Exercise objective
A faithful copy is required. Print each line of the data exactly and omit the pictures.
(Entries shown begins)
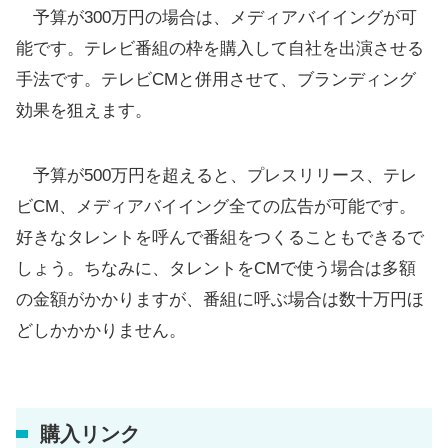
予算が300万円の場合は、メディアバイイングが可
能です。テレビ番組の枠を購入して自社を出演させる
手法です。テレビCMと併用させて、ブランディング
効果を狙えます。
予算が500万円を超えると、プレスリリース、テレ
ビCM、メディアバイイング全ての広告が可能です。
好きなタレントを呼んで番組をつくることもできるで
しょう。ちなみに、タレントをCMで使う場合は多額
の金額がかかりますが、番組に呼ぶ場合は数十万円ほ
どしかかかりません。
購入リンク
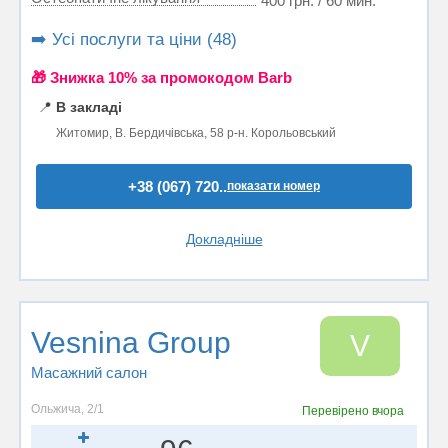
400 грн. / 60 мин.
➡️ Усі послуги та ціни (48)
🎁 Знижка 10% за промокодом Barb
📍
В закладі
Житомир, В. Бердичівська, 58 р-н. Корольовський
+38 (067) 720..
показати номер
Докладніше
Vesnina Group
V
Масажний салон
Ольжича, 2/1
Перевірено
вчора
(Entries shown ends)
Response below
予算が300万円の場合は、メディアバイイングが可
能です。テレビ番組の枠を購入して自社を出演させる
手法です。テレビCMと併用させて、ブランディング
効果を狙えます。
予算が500万円を超えると、プレスリリース、テレ
ビCM、メディアバイイング全ての広告が可能です。
好きなタレントを呼んで番組をつくることもできるで
しょう。ちなみに、タレントをCMで使う場合は多額
の金額がかかりますが、番組に呼ぶ場合は数十万円ほ
どしかかかりません。
購入リンク
400 грн. / 60 мин.
➡️ Усі послуги та ціни (48)
🎁 Знижка 10% за промокодом Barb
📍
В закладі
Житомир, В. Бердичівська, 58 р-н. Корольовський
+38 (067) 720..
показати номер
Докладніше
Vesnina Group
V
Масажний салон
Ольжича, 2/1
Перевірено
вчора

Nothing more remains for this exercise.